**SÉRIE D'EXERCICES**
[A] D'après le billet sur la maladie et le bonheur, quel était l'un des films préférés de celui qui savait « retourner la crêpe » ?
[B] Reprenez le billet sur la maladie et le bonheur après sa dernière phrase et poursuivez-le.

**TEXTE SOURCE**

============================================================

C’est quoi être malade ? Est-on obligé d’être triste ou perdu ? Est-il possible d’être heureux avec une maladie ?
Très souvent, je me pose ces questions et la plupart du temps, je suis tenté de dire oui et puis non…
Finalement, je me retiens de répondre par l’affirmative à cette question par peur de choquer mon voisin ou d’affoler mon entourage.
Parfois il m’arrive de dire haut et fort que l’on peut transformer sa vie, « retourner la crêpe » comme disait un mec qui possédait l’art de modeler les faits les plus terribles ou absurdes en des choses acceptables, vivables et parfois même drôles !
Sa préoccupation était de toujours opposer un événement positif et gai quand un autre, triste ou dévastateur se présentait et je ne vous étonnerai donc guère si je vous dis qu’un de ses films préférés était Docteur Patch réalisé par Tom Shadyac, avec Robin William dans le rôle du médecin.
En France, il en existe quelques spécimens de Patch mais en général on ne les prend pas au sérieux, on les prendrait même pour des fous…
Pourtant dans les services de pédiatrie, on fait intervenir des clowns, toutes les semaines. Riez les enfants, c’est vous qui avez raison, d’autant qu’on vous en donne le droit ! Parce que quand on arrive à l’âge adulte, on ne rit plus dans les hôpitaux… le personnel se fait même rudement remonter les bretelles quand des éclats de rire sortent de la tisanerie pour se répandre dans le couloir. Il est même arrivé que l’on remette en cause les décorations de Noël dans certains services au motif qu’une fête comme celle-ci à l’hôpital c’est triste ! Ben voyons… même si c’est un peu vrai ce n’est pas une raison pour la rendre encore plus triste ! Et dans le même registre, on plonge un mourant dans l’obscurité alors qu’il aimerait probablement profiter de la lumière jusqu’au bout de sa vie…
Tout ceci ne résout pas mon questionnement de départ : est-il possible d’être heureux quand on a un problème de santé et pourquoi se sent-on obligé d’être triste même si l’on a envie de ne pas l’être ?
Quelqu’un peut-il répondre à cette question ici maintenant tout de suite ou plus tard ?

============================================================

**DONNÉES FOURNIES**
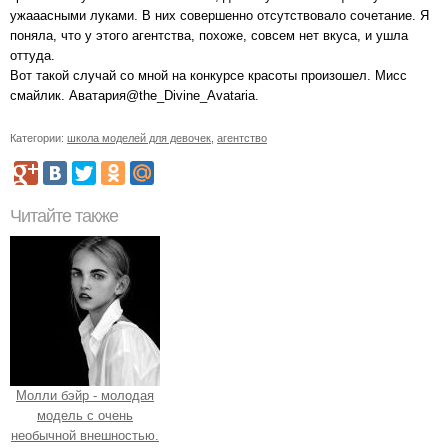
ужааасными луками. В них совершенно отсутствовало сочетание. Я
поняла, что у этого агентства, похоже, совсем нет вкуса, и ушла
оттуда.
Вот такой случай со мной на конкурсе красоты произошел. Мисс
смайлик. Аватария@the_Divine_Avataria.
Категории:
школа моделей для девочек
,
агентство
Читайте также
Молли бэйр - молодая
модель с очень
необычной внешностью.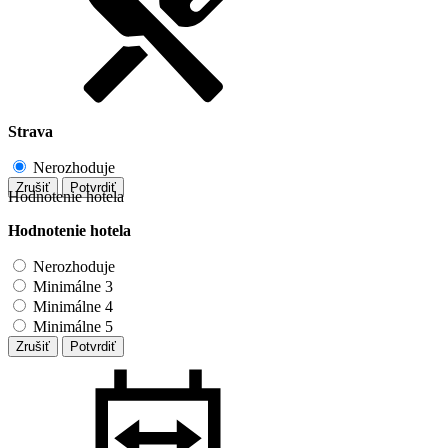
Strava
Nerozhoduje
Zrušiť
Potvrdiť
Hodnotenie hotela
Hodnotenie hotela
Nerozhoduje
Minimálne 3
Minimálne 4
Minimálne 5
Zrušiť
Potvrdiť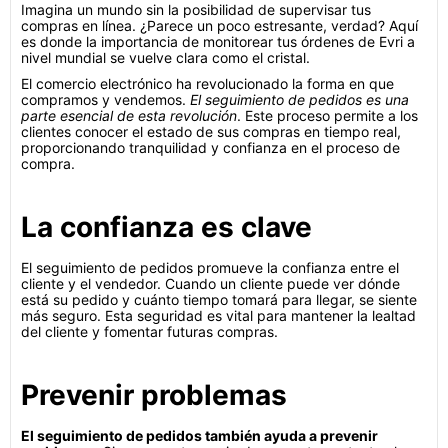
Imagina un mundo sin la posibilidad de supervisar tus
compras en línea. ¿Parece un poco estresante, verdad? Aquí
es donde la importancia de monitorear tus órdenes de Evri a
nivel mundial se vuelve clara como el cristal.
El comercio electrónico ha revolucionado la forma en que
compramos y vendemos.
El seguimiento de pedidos es una
parte esencial de esta revolución
. Este proceso permite a los
clientes conocer el estado de sus compras en tiempo real,
proporcionando tranquilidad y confianza en el proceso de
compra.
La confianza es clave
El seguimiento de pedidos promueve la confianza entre el
cliente y el vendedor. Cuando un cliente puede ver dónde
está su pedido y cuánto tiempo tomará para llegar, se siente
más seguro. Esta seguridad es vital para mantener la lealtad
del cliente y fomentar futuras compras.
Prevenir problemas
El seguimiento de pedidos también ayuda a prevenir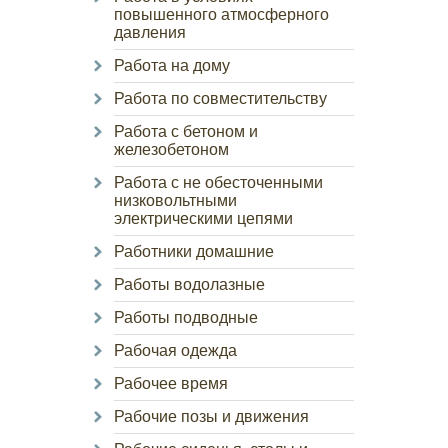
повышенного атмосферного
давления
Работа на дому
Работа по совместительству
Работа с бетоном и
железобетоном
Работа с не обесточенными
низковольтными
электрическими цепями
Работники домашние
Работы водолазные
Работы подводные
Рабочая одежда
Рабочее время
Рабочие позы и движения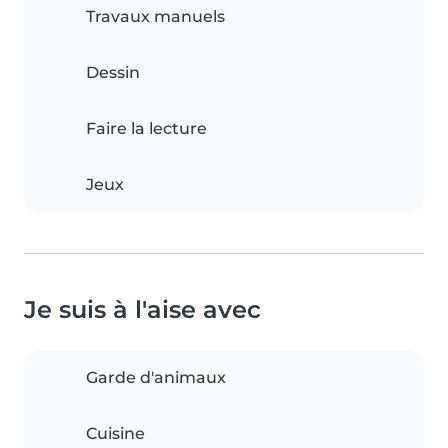
Travaux manuels
Dessin
Faire la lecture
Jeux
Je suis à l'aise avec
Garde d'animaux
Cuisine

============================================================

**RÉPONSES PAR EXERCICE**
[A] Docteur Patch, réalisé par Tom Shadyac.

[B]
Probablement que tout faire pour rester dans la vraie vie, si on la considère comme étant de continuer de travailler, de plaisanter, de voyager, de sortir, de rire, de câliner, d’aimer plus que tout, ou d’être parfois triste comme tout un chacun, nécessite d’être inventif, créatif et « d’oser », alors que tout le monde, famille et soignants, insistent pour vous mettre sous cloche.
Oser les challenges et les défis, oser continuer d’avancer coûte que coûte, oser terminer ce que l’on a entrepris, oser aimer encore et toujours sans se poser la question de savoir si l’on en a le droit, oser avancer sans se retourner… même si l’on sait que l’on est en sursis, parce que finalement tout le monde l’est.
Ça fait comment quand on est à deux doigts de mourir ?
Et que se dit-on quand on ne meurt pas, parce que ce jour là on a eu de la chance… C’est quoi la chance au juste ?
Finalement, je vais oser écrire qu’on peut se sentir heureux alors que le pilulier fait parti du décor de la cuisine comme la série de casserole suspendue au dessus de la cuisinière, oser écrire que l’on n’est pas obligé de s’empêcher de vivre, parce que des gens autour de nous ne sont plus là, même quand on a perdu ce que l’on avait de plus précieux près de soi et en soi.
Parce que c’est la vie et qu’on n’en a qu’une.
Parce que parfois, le seul choix qui nous reste c’est de vivre coûte que coûte pour faire un joli pied de nez à tous ceux qui voudraient nous voir triste, à tous ceux que la maladie ou le malheur effraie comme une chose contagieuse.
Et on a aussi le droit de refuser le nom de « malade » qui sonne comme une assignation identitaire, pour plutôt « faire avec », s’en dépatouiller, faire au mieux, faire des choix dans le prendre soin de soi.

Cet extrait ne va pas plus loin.